* Texto proporcionado:

- - - - -

Estos días cálidos, con frecuencia tórridos, estos días de luminosa efervescencia, de cambio de hábitos cotidianos. Estas horas han llegado para esforzados y laboriosos, asalariados y autónomos; que también son trabajadores, aunque muchos de ellos se empeñen en no saberlo. El premio ha llegado, respaldado o no por una nómina, por ingresos cuidadosamente apilados durante todo el año mientras crecían los sueños. Cual hormigas programadas, madrugan, producen y se desgastan. Cuentan los minutos que faltan para que suene el silbato, las horas que faltan para el viernes, las semanas que los separan de las vacaciones. La espumosa cerveza aguarda fresquita en el chiringuito de la memoria del año pasado, o quizá de hace tres veranos.

- - - - -

* Datos proporcionados:

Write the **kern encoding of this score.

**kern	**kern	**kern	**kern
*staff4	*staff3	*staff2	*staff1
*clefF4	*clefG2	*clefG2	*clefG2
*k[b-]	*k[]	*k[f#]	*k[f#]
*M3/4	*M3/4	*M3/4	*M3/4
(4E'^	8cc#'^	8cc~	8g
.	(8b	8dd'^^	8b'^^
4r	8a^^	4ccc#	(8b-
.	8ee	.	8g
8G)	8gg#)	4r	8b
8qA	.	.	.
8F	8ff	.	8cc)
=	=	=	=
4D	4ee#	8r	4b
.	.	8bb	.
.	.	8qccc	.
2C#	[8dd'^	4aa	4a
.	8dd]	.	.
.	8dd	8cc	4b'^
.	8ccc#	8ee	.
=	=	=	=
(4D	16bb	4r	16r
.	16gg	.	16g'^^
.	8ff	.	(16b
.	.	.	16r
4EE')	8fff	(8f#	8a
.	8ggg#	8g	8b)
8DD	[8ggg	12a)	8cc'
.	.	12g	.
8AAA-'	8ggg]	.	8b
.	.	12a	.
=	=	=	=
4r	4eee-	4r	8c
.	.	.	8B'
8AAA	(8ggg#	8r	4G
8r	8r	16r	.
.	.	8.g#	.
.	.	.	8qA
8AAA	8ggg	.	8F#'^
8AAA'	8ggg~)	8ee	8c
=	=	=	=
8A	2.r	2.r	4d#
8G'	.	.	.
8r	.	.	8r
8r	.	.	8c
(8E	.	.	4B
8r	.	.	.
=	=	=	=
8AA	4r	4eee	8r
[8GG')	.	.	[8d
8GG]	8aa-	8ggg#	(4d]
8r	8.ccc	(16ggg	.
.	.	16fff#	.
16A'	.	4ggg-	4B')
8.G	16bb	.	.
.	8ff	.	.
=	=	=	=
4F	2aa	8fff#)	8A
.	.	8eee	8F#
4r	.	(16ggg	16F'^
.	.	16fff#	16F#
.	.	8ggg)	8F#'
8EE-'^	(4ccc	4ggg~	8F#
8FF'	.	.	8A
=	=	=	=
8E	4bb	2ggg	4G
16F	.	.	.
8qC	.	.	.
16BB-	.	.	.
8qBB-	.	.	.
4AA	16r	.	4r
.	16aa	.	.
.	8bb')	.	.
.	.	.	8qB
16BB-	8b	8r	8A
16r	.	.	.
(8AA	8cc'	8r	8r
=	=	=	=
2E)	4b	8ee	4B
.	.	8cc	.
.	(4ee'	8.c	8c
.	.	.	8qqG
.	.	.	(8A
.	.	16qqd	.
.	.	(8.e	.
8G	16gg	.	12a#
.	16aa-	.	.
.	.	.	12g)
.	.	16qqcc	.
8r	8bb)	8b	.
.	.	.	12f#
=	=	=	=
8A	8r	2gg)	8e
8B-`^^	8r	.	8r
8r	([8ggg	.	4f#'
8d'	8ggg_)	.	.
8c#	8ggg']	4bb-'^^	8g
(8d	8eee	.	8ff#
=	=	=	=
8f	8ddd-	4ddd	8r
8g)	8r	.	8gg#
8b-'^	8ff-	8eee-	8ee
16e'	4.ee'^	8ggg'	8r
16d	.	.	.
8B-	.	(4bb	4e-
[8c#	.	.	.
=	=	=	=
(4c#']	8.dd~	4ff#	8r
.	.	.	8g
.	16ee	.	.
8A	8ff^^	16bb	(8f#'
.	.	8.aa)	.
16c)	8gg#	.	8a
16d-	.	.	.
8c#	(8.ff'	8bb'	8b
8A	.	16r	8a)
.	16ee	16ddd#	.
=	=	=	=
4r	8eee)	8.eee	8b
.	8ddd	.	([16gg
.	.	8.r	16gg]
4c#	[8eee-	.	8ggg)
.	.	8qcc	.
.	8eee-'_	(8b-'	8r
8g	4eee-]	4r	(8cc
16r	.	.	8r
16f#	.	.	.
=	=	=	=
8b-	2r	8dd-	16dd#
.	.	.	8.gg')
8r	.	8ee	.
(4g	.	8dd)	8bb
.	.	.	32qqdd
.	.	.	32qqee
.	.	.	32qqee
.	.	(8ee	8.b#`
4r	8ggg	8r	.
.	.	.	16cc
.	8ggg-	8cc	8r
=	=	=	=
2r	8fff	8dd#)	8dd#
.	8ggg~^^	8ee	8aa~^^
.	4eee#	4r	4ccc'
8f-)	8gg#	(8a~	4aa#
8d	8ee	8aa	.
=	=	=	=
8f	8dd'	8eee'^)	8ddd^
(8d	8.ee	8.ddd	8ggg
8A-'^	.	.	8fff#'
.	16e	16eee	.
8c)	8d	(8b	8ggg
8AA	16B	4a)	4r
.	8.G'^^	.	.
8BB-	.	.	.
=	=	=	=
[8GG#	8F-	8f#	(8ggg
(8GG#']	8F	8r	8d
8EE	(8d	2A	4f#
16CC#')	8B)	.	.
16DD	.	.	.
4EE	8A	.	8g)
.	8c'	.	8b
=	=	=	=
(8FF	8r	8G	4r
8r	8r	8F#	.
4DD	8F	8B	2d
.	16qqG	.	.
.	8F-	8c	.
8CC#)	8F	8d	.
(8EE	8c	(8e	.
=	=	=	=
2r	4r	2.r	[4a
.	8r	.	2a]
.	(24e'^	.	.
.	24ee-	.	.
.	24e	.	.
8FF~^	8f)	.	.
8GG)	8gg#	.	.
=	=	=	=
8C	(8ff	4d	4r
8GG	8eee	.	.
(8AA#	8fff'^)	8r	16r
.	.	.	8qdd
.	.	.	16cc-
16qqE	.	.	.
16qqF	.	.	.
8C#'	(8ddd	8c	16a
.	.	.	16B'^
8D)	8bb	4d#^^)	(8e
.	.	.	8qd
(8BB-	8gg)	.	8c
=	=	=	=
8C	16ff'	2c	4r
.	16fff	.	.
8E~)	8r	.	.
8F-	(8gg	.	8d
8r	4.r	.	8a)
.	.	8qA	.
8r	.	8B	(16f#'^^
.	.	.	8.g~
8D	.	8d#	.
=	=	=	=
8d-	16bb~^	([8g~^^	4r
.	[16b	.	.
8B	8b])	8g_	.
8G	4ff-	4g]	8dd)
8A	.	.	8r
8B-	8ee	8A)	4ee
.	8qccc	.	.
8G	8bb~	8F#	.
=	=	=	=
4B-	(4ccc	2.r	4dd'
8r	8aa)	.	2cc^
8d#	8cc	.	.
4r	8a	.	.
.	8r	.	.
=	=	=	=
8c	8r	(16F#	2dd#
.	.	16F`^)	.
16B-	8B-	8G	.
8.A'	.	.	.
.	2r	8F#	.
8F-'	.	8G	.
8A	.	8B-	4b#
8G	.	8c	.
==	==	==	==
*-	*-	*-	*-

- - - - -

* Lista de tareas:
a) Responde a estas preguntas sobre el texto acerca de las vacaciones de verano:
(i) ¿Con qué animales se compara a los trabajadores?
(ii) ¿Qué dos grupos se nombran entre los esforzados y laboriosos?
(iii) ¿Qué aguarda fresquita en el chiringuito de la memoria?
b) Redacta una continuación del texto sobre las vacaciones de verano que arranque justo después de su última frase.

* Respuestas:
a)
(i) Con hormigas programadas.
(ii) Los asalariados y los autónomos.
(iii) La espumosa cerveza.

b)
La excepción llega a la vida de muchos y con ella, el secreto deseo de sentir el viento en la cara, el gusto por la intrascendencia de las cosas pequeñas, las ganas de no hacer nada que luzca, nada que tenga repercusiones. El olor a blanca sal marina y humedad azul dilata los pulmones, prestos a llenarse de vida irrelevante. El verano, asimétrico por ir a distintas velocidades ha llegado al hombre medio, también a la mujer, pero menos. Unos pocos se reunirán en resorts exclusivos, templos del pijerío donde pueden ejercer de gilipollas y hacer el hortera de playa, eso sí, con moderación. Para otros, el estío, “la hora del recreo”, es un reseteo, una puesta a punto que permite aguantar el tedio laboral durante un año más. “Es una lata el tener que trabajar”, cantaba en los setenta Luis Aguilé, adosado a la tele en blanco y negro por una corbata de colorines. Tenía razón, lo es. De hecho sólo hay una maldición peor aún: no tener trabajo, ser un tanto por ciento minúsculo en la encuesta de población activa, no imaginarse ninguna cerveza esperando en ningún chiringuito, no sentir la arena bajo los pies.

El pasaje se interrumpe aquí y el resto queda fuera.